DATA SHOWN:
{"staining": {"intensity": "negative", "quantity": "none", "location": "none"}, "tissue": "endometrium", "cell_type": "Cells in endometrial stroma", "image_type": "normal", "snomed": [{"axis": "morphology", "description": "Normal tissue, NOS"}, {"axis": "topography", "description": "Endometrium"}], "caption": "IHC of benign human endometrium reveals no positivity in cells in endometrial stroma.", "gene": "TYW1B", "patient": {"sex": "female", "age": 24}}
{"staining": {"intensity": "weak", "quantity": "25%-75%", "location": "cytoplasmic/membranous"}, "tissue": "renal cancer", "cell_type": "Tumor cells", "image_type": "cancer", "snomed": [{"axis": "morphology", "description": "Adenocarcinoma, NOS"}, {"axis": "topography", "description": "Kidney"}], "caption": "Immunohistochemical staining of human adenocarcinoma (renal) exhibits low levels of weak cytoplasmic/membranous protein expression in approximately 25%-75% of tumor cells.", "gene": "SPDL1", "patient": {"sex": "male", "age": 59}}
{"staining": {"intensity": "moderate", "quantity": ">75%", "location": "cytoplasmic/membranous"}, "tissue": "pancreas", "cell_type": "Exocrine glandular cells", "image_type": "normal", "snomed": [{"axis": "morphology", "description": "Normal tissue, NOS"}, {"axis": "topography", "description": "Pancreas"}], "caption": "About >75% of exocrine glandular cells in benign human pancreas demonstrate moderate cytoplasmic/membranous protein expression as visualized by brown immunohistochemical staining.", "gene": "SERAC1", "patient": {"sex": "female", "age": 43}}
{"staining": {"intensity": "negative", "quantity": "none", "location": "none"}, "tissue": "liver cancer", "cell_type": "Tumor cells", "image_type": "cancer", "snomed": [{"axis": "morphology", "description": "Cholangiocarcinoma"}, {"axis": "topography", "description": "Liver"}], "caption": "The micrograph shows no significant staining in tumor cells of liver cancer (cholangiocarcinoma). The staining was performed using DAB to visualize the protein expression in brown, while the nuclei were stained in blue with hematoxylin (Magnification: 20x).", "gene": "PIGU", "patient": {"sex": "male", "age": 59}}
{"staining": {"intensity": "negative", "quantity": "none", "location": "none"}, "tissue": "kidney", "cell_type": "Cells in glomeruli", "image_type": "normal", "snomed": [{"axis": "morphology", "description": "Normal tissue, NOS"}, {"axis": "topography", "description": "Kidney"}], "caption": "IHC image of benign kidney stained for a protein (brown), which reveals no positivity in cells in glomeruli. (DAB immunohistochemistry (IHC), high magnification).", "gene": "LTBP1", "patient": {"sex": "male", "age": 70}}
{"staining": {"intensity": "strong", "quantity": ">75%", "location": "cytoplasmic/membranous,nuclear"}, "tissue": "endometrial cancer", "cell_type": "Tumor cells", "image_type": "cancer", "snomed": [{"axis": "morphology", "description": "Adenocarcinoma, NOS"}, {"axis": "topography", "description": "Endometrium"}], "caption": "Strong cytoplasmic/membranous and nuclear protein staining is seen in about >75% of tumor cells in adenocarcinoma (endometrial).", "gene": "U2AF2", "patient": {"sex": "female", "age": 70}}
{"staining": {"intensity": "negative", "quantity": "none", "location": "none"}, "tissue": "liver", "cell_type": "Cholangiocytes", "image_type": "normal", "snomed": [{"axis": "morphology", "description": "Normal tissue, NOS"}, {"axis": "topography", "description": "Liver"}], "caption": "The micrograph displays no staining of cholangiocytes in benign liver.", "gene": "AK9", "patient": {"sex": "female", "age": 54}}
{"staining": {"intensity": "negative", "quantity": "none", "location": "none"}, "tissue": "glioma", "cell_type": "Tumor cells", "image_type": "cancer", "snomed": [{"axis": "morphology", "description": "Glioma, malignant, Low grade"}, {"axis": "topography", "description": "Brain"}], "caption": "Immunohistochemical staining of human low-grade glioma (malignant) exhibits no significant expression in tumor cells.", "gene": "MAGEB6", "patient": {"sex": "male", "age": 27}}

REQUIREMENT: Every record must be written out again without any change.

EXPECTED OUTPUT:
{"staining": {"intensity": "negative", "quantity": "none", "location": "none"}, "tissue": "endometrium", "cell_type": "Cells in endometrial stroma", "image_type": "normal", "snomed": [{"axis": "morphology", "description": "Normal tissue, NOS"}, {"axis": "topography", "description": "Endometrium"}], "caption": "IHC of benign human endometrium reveals no positivity in cells in endometrial stroma.", "gene": "TYW1B", "patient": {"sex": "female", "age": 24}}
{"staining": {"intensity": "weak", "quantity": "25%-75%", "location": "cytoplasmic/membranous"}, "tissue": "renal cancer", "cell_type": "Tumor cells", "image_type": "cancer", "snomed": [{"axis": "morphology", "description": "Adenocarcinoma, NOS"}, {"axis": "topography", "description": "Kidney"}], "caption": "Immunohistochemical staining of human adenocarcinoma (renal) exhibits low levels of weak cytoplasmic/membranous protein expression in approximately 25%-75% of tumor cells.", "gene": "SPDL1", "patient": {"sex": "male", "age": 59}}
{"staining": {"intensity": "moderate", "quantity": ">75%", "location": "cytoplasmic/membranous"}, "tissue": "pancreas", "cell_type": "Exocrine glandular cells", "image_type": "normal", "snomed": [{"axis": "morphology", "description": "Normal tissue, NOS"}, {"axis": "topography", "description": "Pancreas"}], "caption": "About >75% of exocrine glandular cells in benign human pancreas demonstrate moderate cytoplasmic/membranous protein expression as visualized by brown immunohistochemical staining.", "gene": "SERAC1", "patient": {"sex": "female", "age": 43}}
{"staining": {"intensity": "negative", "quantity": "none", "location": "none"}, "tissue": "liver cancer", "cell_type": "Tumor cells", "image_type": "cancer", "snomed": [{"axis": "morphology", "description": "Cholangiocarcinoma"}, {"axis": "topography", "description": "Liver"}], "caption": "The micrograph shows no significant staining in tumor cells of liver cancer (cholangiocarcinoma). The staining was performed using DAB to visualize the protein expression in brown, while the nuclei were stained in blue with hematoxylin (Magnification: 20x).", "gene": "PIGU", "patient": {"sex": "male", "age": 59}}
{"staining": {"intensity": "negative", "quantity": "none", "location": "none"}, "tissue": "kidney", "cell_type": "Cells in glomeruli", "image_type": "normal", "snomed": [{"axis": "morphology", "description": "Normal tissue, NOS"}, {"axis": "topography", "description": "Kidney"}], "caption": "IHC image of benign kidney stained for a protein (brown), which reveals no positivity in cells in glomeruli. (DAB immunohistochemistry (IHC), high magnification).", "gene": "LTBP1", "patient": {"sex": "male", "age": 70}}
{"staining": {"intensity": "strong", "quantity": ">75%", "location": "cytoplasmic/membranous,nuclear"}, "tissue": "endometrial cancer", "cell_type": "Tumor cells", "image_type": "cancer", "snomed": [{"axis": "morphology", "description": "Adenocarcinoma, NOS"}, {"axis": "topography", "description": "Endometrium"}], "caption": "Strong cytoplasmic/membranous and nuclear protein staining is seen in about >75% of tumor cells in adenocarcinoma (endometrial).", "gene": "U2AF2", "patient": {"sex": "female", "age": 70}}
{"staining": {"intensity": "negative", "quantity": "none", "location": "none"}, "tissue": "liver", "cell_type": "Cholangiocytes", "image_type": "normal", "snomed": [{"axis": "morphology", "description": "Normal tissue, NOS"}, {"axis": "topography", "description": "Liver"}], "caption": "The micrograph displays no staining of cholangiocytes in benign liver.", "gene": "AK9", "patient": {"sex": "female", "age": 54}}
{"staining": {"intensity": "negative", "quantity": "none", "location": "none"}, "tissue": "glioma", "cell_type": "Tumor cells", "image_type": "cancer", "snomed": [{"axis": "morphology", "description": "Glioma, malignant, Low grade"}, {"axis": "topography", "description": "Brain"}], "caption": "Immunohistochemical staining of human low-grade glioma (malignant) exhibits no significant expression in tumor cells.", "gene": "MAGEB6", "patient": {"sex": "male", "age": 27}}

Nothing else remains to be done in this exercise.